**Data**:
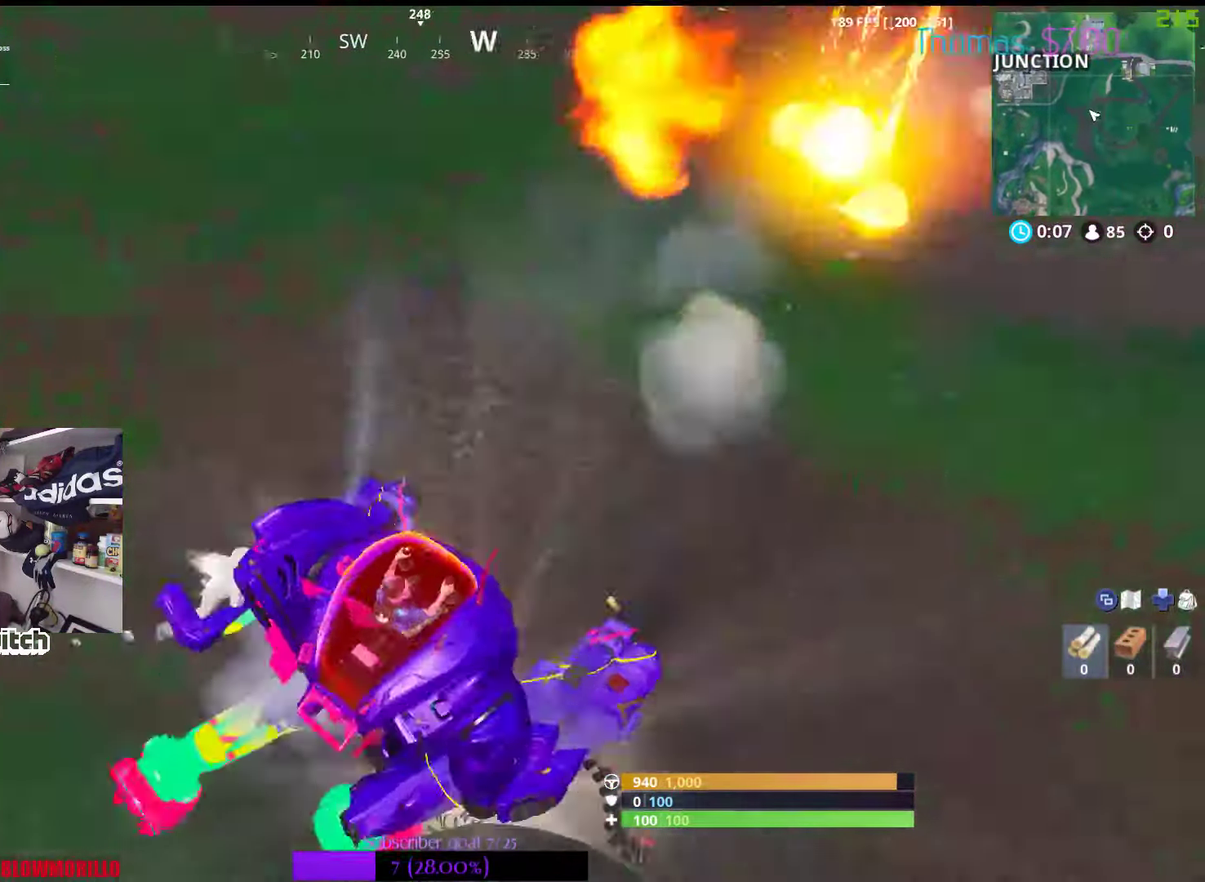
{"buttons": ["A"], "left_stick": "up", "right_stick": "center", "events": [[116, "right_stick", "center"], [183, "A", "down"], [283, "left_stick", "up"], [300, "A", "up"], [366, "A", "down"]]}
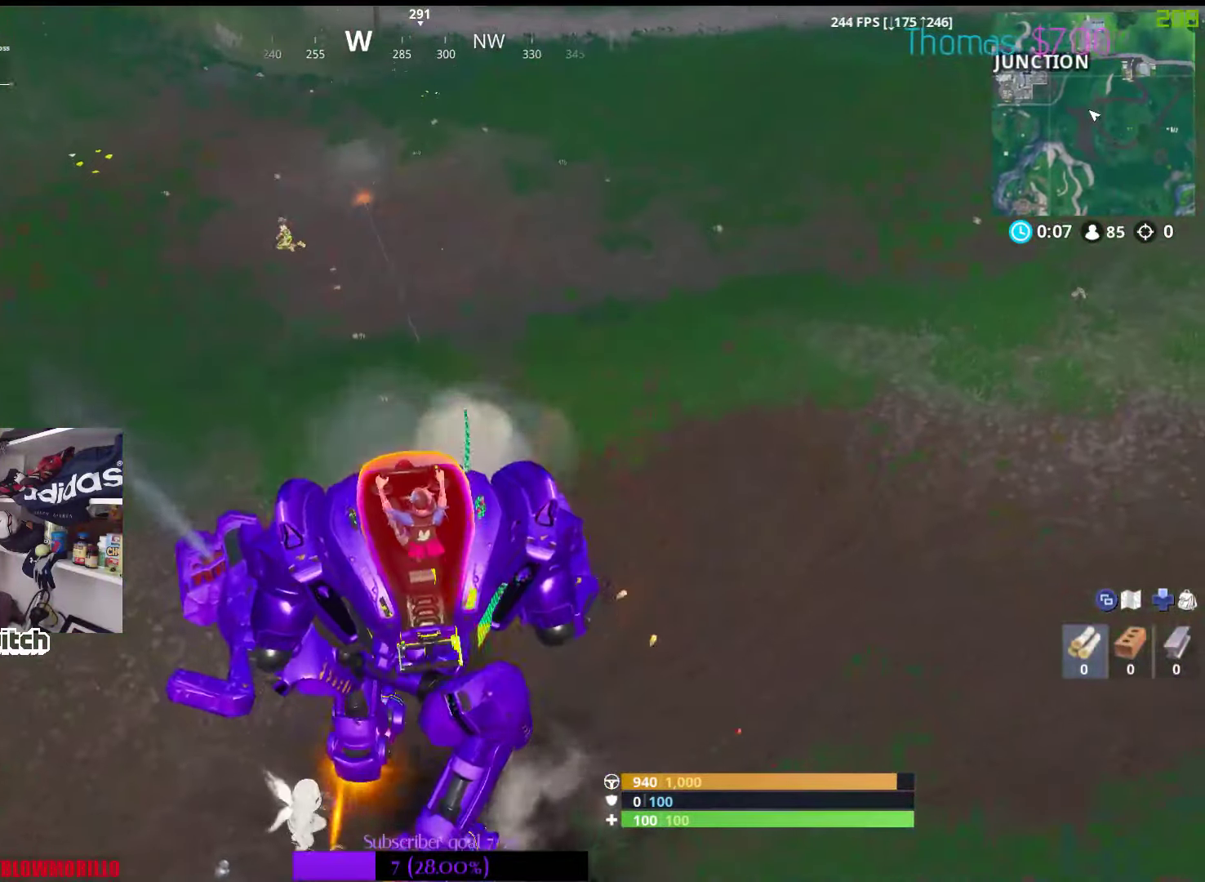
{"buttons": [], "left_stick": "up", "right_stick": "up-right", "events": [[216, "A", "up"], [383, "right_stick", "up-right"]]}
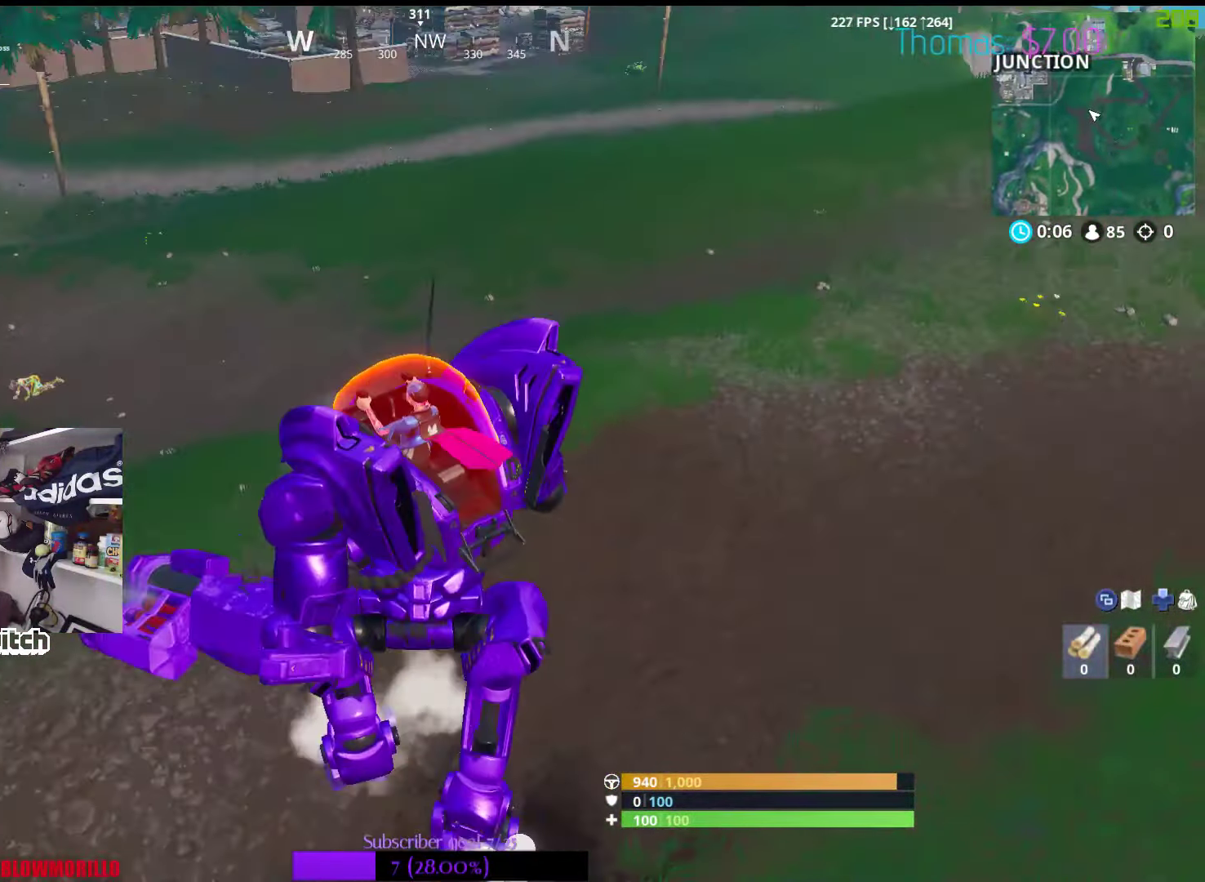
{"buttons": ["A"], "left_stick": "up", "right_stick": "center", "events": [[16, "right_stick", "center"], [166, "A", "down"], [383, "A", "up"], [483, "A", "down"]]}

**Work order**: Your answer should copy the listing word for word, with no pictures in it.

**Result of the exercise**:
{"buttons": ["A"], "left_stick": "up", "right_stick": "center", "events": [[116, "right_stick", "center"], [183, "A", "down"], [283, "left_stick", "up"], [300, "A", "up"], [366, "A", "down"]]}
{"buttons": [], "left_stick": "up", "right_stick": "up-right", "events": [[216, "A", "up"], [383, "right_stick", "up-right"]]}
{"buttons": ["A"], "left_stick": "up", "right_stick": "center", "events": [[16, "right_stick", "center"], [166, "A", "down"], [383, "A", "up"], [483, "A", "down"]]}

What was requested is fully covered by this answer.